The final reason for discipline is for the sake of justice. The church is to be a place to experience the love, grace, and forgiveness of God. That does not mean that the church is to be a morass of injustices or malicious or malevolent injurious behavior in the name of grace. While it is true the church needs to model grace for all to see and experience, it is to be God’s grace that does not spurn or ignore doing what is right and righteously legal.

For example, those in the church that commit sins and break the law, such as child abusers, should not be discovered by the probing eyes of the media. The church should never try to cover up such under the guise of “protecting the church” or other such misguided ideas. For in the end, they dishonor Christ, damage the reputation of the church, and obscure the clear teaching of Scripture regarding God’s demand for justice in this life, which if spurned, will be experienced in hell.

Hell is the eternal discipline or judgment of God exercised upon all who willfully and finally reject His grace.
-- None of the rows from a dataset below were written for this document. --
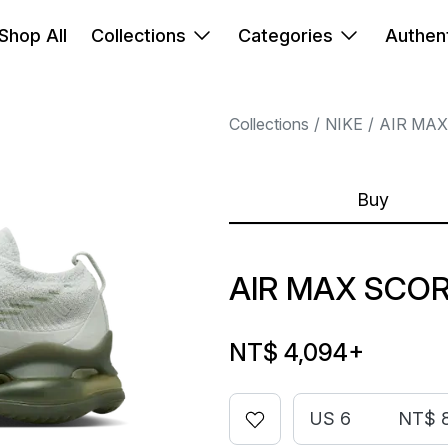
Shop All
Collections
Categories
Authent
Collections
NIKE
AIR MAX
Buy
AIR MAX SCOR
NT$ 4,094
+
US 6
NT$ 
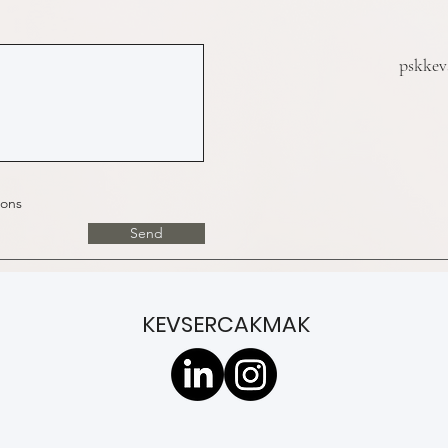
pskke
ions
Send
KEVSERCAKMAK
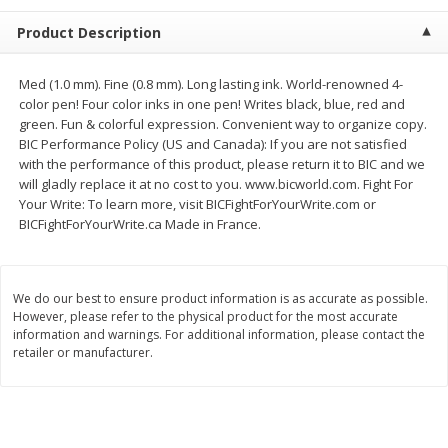
$
1
39
$
1
39
each
each
Product Description
$0.40 per ounce
$0.40 per ounce
Add to cart
Add to cart
Med (1.0 mm). Fine (0.8 mm). Long lasting ink. World-renowned 4-
color pen! Four color inks in one pen! Writes black, blue, red and
green. Fun & colorful expression. Convenient way to organize copy.
Bakery
207
more
BIC Performance Policy (US and Canada): If you are not satisfied
with the performance of this product, please return it to BIC and we
will gladly replace it at no cost to you. www.bicworld.com. Fight For
Your Write: To learn more, visit BICFightForYourWrite.com or
BICFightForYourWrite.ca Made in France.
We do our best to ensure product information is as accurate as possible.
However, please refer to the physical product for the most accurate
information and warnings. For additional information, please contact the
retailer or manufacturer.
Cinnamon Rolls 4 Count, Sold
Pillsbury Biscuits Frozen I
Frozen
(10 Ct) 2.2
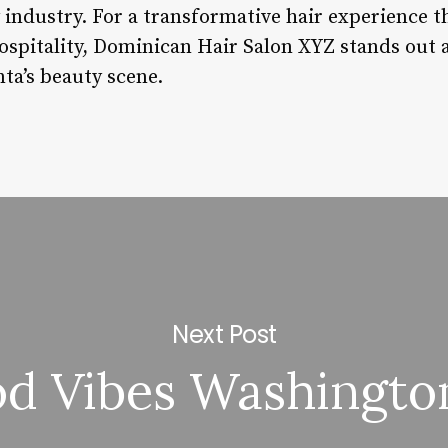
 industry. For a transformative hair experience t
hospitality, Dominican Hair Salon XYZ stands out 
nta’s beauty scene.
Next Post
d Vibes Washingto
This discipline does not emphasize the idea of correction or redemption, for by this time that has been sufficiently rejected. This discipline does incorporate the last two reasons, protection, and purity. The final judgment of God must happen in order to afford eternal protection for the new community of heaven and an environment conducive to perfect security and purity. Even in the church, some must be removed because of the rightness of it regardless of whether they receive redemption or correction. We need not look for those whose actions demand such, they will surely arise and force us to compromise Scripture or remove them (Acts 20:28-30; Jude 4).

For more information on the biblical justification for church discipline and practical steps in implementing church discipline see my book, Undermining The Gospel: The Case and Guide for Church Discipline.


[1] Marlin Jeschke, Discipling the Brother (Scottsdale, PA: Herald Press, 1972), 32.
[2] Francis A. Schaeffer, Trilogy: God Who Is There(Wheaton: Crossway Books, 1990), 197.
[3] Robert E. Clark, Joanne Brubaker, and Roy B. Zuck, Childhood Education in the Church (Chicago: Moody Press, 1975), 303.